• [Work instruction]
Reproduce every record below exactly, without the pictures.

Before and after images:
——

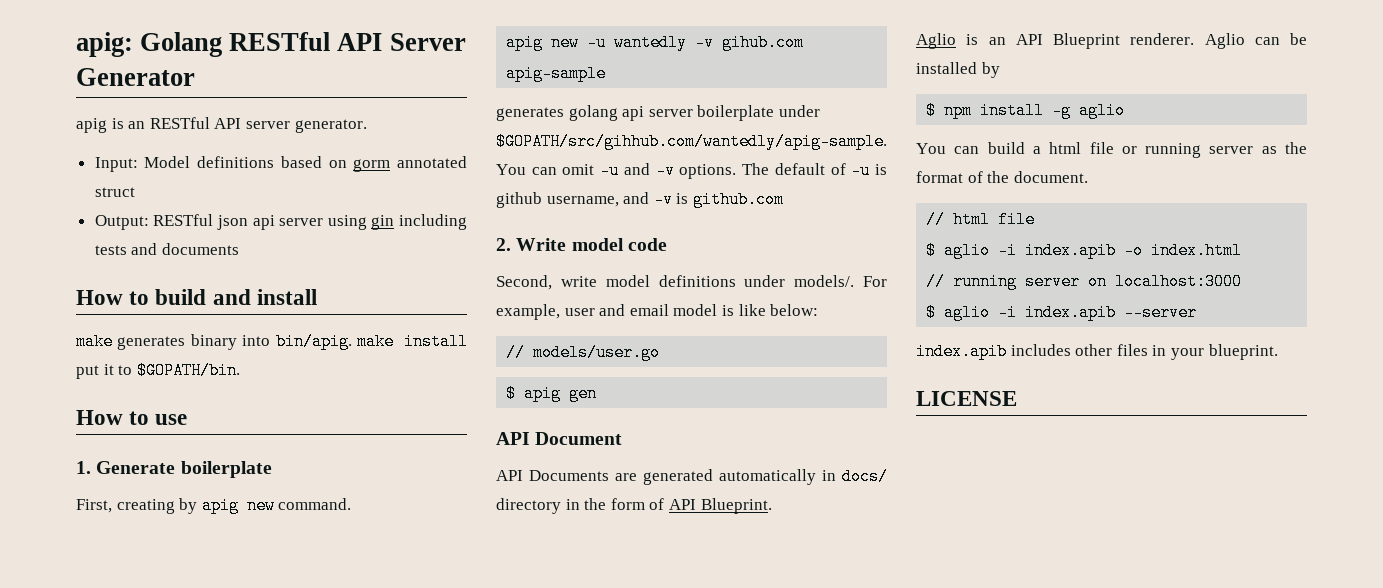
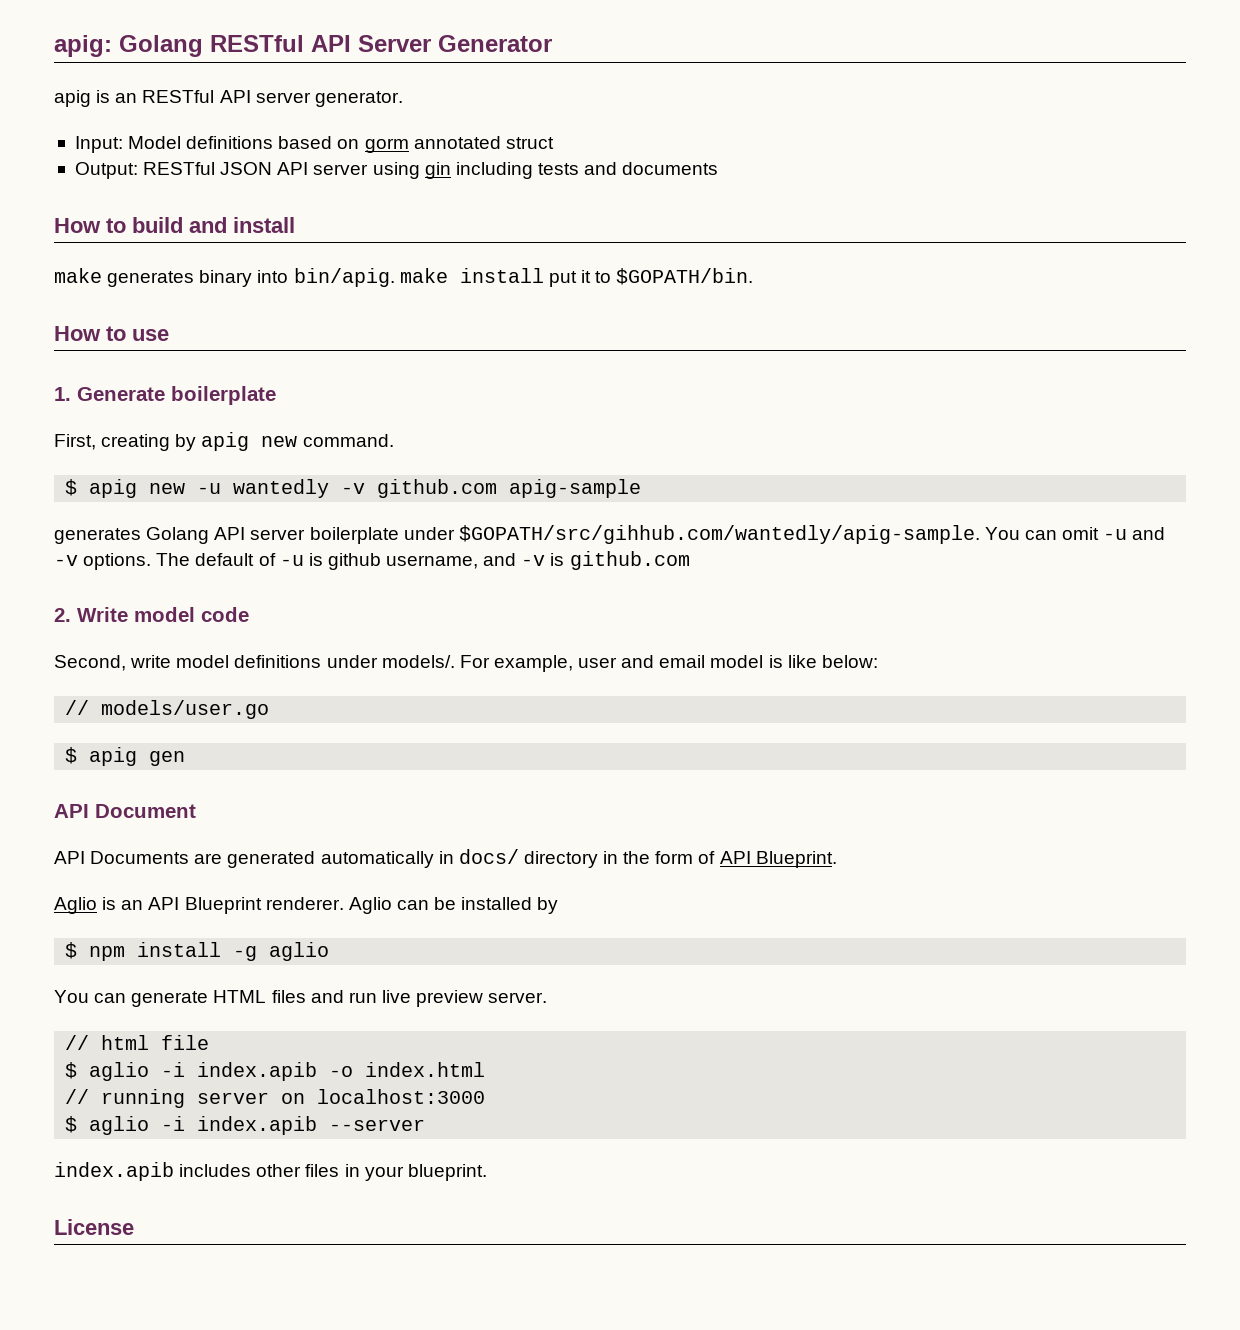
[216,215,275,230] json api -> [220,162,309,175] JSON API
(352, 504) none -> [65,479,78,496] $
[722,34,805,51] gihub.com -> [377,479,498,498] github.com
[568,105,645,121] golang api -> [146,527,246,544] Golang API
[987,142,1307,158] [916,171,1088,183] build a html file or running server as the format of the document. -> [131,990,548,1007] generate HTML files and run live preview server.
[916,391,1017,406] LICENSE -> [54,1219,134,1235] License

——

• [Solution to this task]
[216,215,275,230] json api -> [220,162,309,175] JSON API
(352, 504) none -> [65,479,78,496] $
[722,34,805,51] gihub.com -> [377,479,498,498] github.com
[568,105,645,121] golang api -> [146,527,246,544] Golang API
[987,142,1307,158] [916,171,1088,183] build a html file or running server as the format of the document. -> [131,990,548,1007] generate HTML files and run live preview server.
[916,391,1017,406] LICENSE -> [54,1219,134,1235] License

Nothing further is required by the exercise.